Após o Estatuto das pessoas com deficiência (lei 13.146/2015), alterou-se também a maneira jurídica de trato dos deficientes: agora parte-se da premissa de que eles terão capacidade plena e só serão assistidos naquilo que necessitem, antes dele se partia da premissa contrária, eram assistidos em tudo e só lhes seriam permitidas algumas atividades e decisões. Era a chamada interdição.

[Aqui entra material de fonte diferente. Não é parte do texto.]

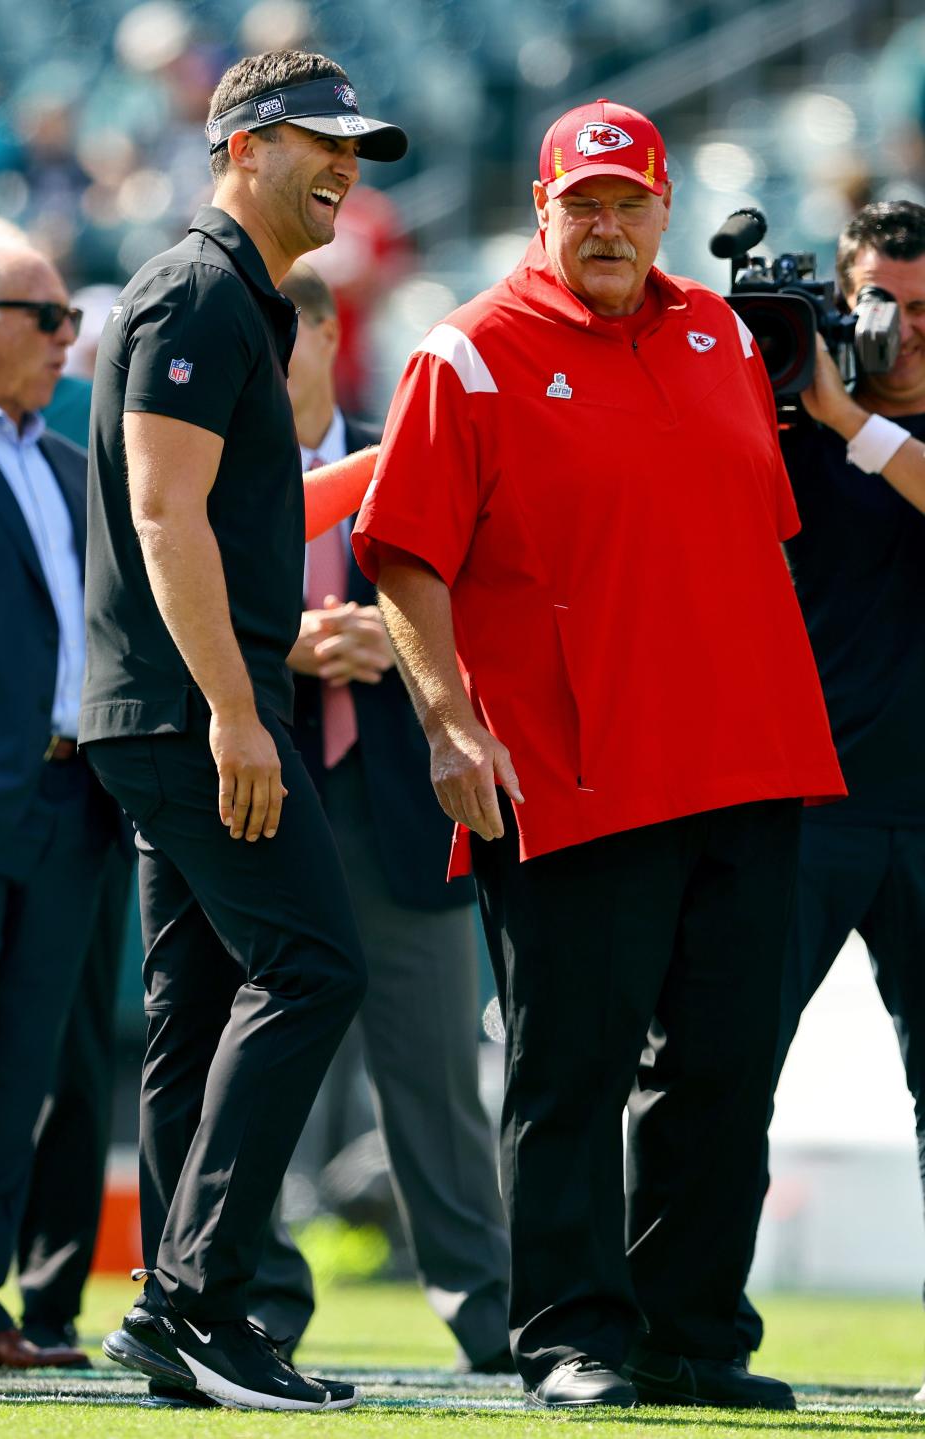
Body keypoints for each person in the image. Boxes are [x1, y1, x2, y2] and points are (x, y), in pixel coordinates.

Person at [353, 97, 846, 1411]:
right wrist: (452, 721)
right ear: (542, 209)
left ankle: (691, 1329)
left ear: (666, 206)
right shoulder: (467, 354)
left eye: (631, 203)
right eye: (585, 205)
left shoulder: (726, 336)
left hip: (749, 758)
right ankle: (572, 1331)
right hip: (569, 767)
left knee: (727, 1064)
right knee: (570, 1068)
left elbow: (756, 532)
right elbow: (404, 552)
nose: (609, 226)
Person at [82, 49, 407, 1413]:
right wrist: (236, 707)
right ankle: (199, 1296)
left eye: (356, 147)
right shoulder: (203, 288)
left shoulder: (236, 299)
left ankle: (191, 1307)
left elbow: (241, 511)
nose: (344, 166)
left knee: (204, 1001)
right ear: (240, 145)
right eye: (319, 141)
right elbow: (167, 517)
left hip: (183, 703)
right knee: (316, 965)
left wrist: (408, 455)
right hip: (189, 708)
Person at [244, 263, 511, 1374]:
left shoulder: (415, 455)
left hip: (405, 808)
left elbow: (485, 617)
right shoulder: (211, 475)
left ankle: (493, 1314)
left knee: (441, 1081)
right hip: (262, 811)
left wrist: (392, 658)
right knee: (246, 1078)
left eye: (278, 338)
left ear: (325, 333)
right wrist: (288, 646)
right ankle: (249, 1308)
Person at [733, 201, 925, 1395]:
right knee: (725, 1070)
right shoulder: (784, 418)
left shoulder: (836, 420)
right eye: (882, 302)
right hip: (802, 800)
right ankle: (692, 1330)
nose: (901, 329)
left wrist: (846, 416)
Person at [0, 226, 119, 1369]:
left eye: (71, 320)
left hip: (70, 810)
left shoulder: (69, 465)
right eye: (47, 318)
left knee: (19, 1067)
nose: (71, 340)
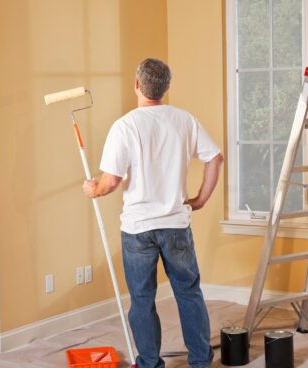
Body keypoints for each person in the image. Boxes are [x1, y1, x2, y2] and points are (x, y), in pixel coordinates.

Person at [82, 58, 223, 368]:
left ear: (136, 85)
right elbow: (216, 158)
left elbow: (111, 182)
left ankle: (148, 363)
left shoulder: (125, 126)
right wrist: (199, 199)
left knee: (143, 300)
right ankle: (200, 361)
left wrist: (95, 189)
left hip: (138, 229)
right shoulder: (184, 120)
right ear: (166, 88)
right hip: (175, 224)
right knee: (189, 293)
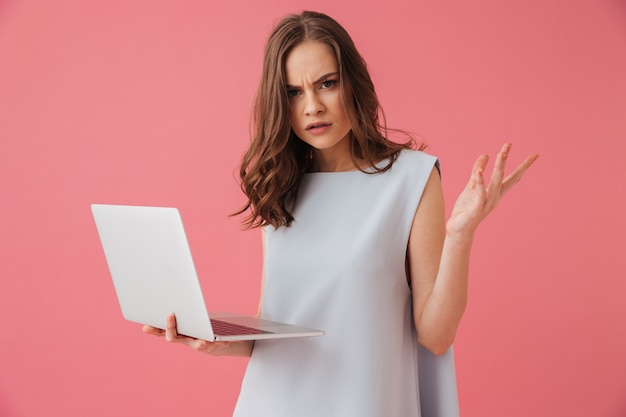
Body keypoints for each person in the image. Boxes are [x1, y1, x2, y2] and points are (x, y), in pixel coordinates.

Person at [143, 10, 538, 416]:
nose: (312, 106)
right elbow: (273, 325)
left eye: (326, 84)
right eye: (294, 92)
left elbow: (436, 336)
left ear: (353, 82)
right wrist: (213, 339)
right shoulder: (279, 186)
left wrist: (461, 234)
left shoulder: (412, 179)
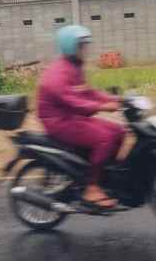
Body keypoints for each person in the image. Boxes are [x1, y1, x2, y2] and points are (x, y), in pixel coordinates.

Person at [37, 25, 125, 210]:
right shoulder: (58, 73)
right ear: (70, 46)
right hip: (59, 122)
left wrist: (115, 99)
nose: (85, 49)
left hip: (71, 117)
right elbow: (74, 102)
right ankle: (91, 187)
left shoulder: (74, 66)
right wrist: (102, 107)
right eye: (81, 46)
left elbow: (88, 92)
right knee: (105, 138)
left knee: (118, 131)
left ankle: (104, 176)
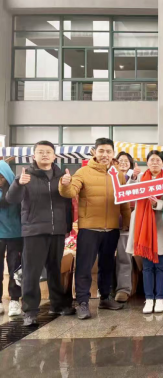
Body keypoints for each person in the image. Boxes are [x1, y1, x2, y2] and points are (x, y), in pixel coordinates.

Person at [59, 138, 131, 320]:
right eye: (101, 151)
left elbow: (123, 201)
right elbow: (70, 192)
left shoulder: (117, 174)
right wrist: (65, 183)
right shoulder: (83, 172)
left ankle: (105, 298)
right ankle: (82, 302)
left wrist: (126, 221)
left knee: (107, 266)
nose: (105, 155)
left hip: (112, 229)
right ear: (94, 152)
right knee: (84, 267)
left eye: (108, 151)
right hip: (89, 229)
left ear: (113, 154)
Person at [6, 141, 74, 326]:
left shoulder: (62, 176)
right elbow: (11, 199)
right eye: (41, 152)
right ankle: (30, 311)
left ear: (54, 156)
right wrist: (19, 184)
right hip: (34, 231)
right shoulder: (25, 176)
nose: (45, 155)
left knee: (55, 269)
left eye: (48, 152)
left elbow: (68, 203)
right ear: (33, 156)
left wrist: (67, 226)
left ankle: (58, 305)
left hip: (57, 230)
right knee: (31, 272)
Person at [126, 151, 163, 314]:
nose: (155, 163)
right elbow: (127, 193)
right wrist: (132, 177)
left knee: (161, 265)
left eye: (158, 160)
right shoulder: (140, 178)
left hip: (161, 226)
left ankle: (159, 298)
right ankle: (149, 298)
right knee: (147, 266)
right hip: (143, 226)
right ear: (147, 163)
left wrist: (157, 203)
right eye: (151, 160)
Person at [114, 152, 141, 303]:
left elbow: (134, 193)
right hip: (107, 224)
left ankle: (123, 289)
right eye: (120, 160)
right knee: (105, 258)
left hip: (126, 224)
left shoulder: (135, 178)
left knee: (124, 257)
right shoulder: (109, 176)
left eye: (126, 161)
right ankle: (105, 289)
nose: (123, 163)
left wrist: (135, 177)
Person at [0, 161, 23, 318]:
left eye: (1, 177)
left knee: (15, 269)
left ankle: (15, 299)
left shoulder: (17, 191)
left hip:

Reflitamos um pouco, muitos criticam o fato de alunos com maior dificuldade de aprendizado estarem juntos com as crianças com maior capacidade de aprendizado das disciplinas escolares; que aqueles atrasariam o desenvolvimento destas. Mas o que seria este desenvolvimento? Aprender os fatos históricos e a calcular as raízes de uma função de segundo grau? Tomemos o que o filósofo professor de Harvard Michael Sandel nos diz em seu livro “Justiça”: qual o objetivo das instituições? Escrever mais e mais artigos científicos e desenvolver ciência? Ou também devem se atentar para o aprendizado da tolerância e da diversidade? Como opinião pessoal, parece que hoje está mais prejudicial à nossa sociedade a intolerância do que o não saber calcular o “x” de uma equação.

Para encerrar, no último domingo o Novo Cine Votuporanga realizou uma sessão azul neste setembro verde, em que estiveram presentes as principais instituições engajadas no cuidado das pessoas com deficiência: APAE, IDAV e Recanto Tia Marlene. Gostaríamos de dar os parabéns às instituições e aos cuidadores, que resolvem com amor aquilo que nesta coluna tentamos delinear com a mera e deficiente racionalidade.